(Figure understanding tasks)
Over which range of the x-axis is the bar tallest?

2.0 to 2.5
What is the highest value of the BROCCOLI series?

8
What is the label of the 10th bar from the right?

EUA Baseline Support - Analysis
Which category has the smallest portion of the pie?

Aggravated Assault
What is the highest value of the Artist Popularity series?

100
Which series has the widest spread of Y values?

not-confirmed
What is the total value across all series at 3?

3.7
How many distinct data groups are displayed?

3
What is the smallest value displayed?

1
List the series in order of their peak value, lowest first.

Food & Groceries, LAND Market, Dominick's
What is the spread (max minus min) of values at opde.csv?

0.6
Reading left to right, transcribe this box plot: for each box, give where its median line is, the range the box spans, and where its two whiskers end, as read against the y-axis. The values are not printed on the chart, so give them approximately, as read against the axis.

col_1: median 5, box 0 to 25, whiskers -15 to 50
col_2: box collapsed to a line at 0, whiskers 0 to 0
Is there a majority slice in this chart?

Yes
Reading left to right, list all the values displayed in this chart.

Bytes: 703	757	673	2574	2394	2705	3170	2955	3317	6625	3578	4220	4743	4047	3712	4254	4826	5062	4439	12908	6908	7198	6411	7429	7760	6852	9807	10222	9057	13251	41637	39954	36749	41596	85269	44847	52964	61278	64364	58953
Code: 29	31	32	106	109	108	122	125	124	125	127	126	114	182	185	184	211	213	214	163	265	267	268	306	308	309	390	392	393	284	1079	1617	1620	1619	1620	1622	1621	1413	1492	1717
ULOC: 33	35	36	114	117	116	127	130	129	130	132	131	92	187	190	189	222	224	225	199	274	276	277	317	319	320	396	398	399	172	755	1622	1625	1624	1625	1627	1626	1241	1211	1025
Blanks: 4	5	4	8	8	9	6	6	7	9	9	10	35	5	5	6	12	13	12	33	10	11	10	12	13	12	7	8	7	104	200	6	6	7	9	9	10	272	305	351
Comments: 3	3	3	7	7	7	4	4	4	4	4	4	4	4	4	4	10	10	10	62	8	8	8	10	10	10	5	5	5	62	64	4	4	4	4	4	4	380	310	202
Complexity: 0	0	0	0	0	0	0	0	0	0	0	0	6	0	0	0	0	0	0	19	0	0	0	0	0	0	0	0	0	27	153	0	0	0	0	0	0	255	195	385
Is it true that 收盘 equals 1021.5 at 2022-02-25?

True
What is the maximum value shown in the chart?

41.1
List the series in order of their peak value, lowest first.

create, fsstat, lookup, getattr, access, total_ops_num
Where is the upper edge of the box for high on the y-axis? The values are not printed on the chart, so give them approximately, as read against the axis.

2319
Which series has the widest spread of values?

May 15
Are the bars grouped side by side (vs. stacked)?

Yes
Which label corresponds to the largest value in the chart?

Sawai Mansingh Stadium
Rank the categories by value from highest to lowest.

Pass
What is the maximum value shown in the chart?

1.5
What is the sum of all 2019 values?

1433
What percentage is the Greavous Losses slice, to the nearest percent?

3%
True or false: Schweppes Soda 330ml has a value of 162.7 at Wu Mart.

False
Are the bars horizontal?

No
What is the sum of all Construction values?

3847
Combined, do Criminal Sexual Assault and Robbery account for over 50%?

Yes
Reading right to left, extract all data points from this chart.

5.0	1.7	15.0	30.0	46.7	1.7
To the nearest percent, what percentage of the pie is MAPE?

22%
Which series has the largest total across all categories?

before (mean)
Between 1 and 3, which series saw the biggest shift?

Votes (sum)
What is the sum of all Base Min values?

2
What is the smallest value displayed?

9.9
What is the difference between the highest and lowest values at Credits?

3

GOAL OF THE EXERCISE
Update the entries starting at the beginning of the entries and ending at the line containing "What is the total" by replacing "series" with "dataset" everywhere it appears. Return only those lines, with nothing else changed.

COMPLETED EXERCISE
Over which range of the x-axis is the bar tallest?

2.0 to 2.5
What is the highest value of the BROCCOLI dataset?

8
What is the label of the 10th bar from the right?

EUA Baseline Support - Analysis
Which category has the smallest portion of the pie?

Aggravated Assault
What is the highest value of the Artist Popularity dataset?

100
Which dataset has the widest spread of Y values?

not-confirmed
What is the total value across all dataset at 3?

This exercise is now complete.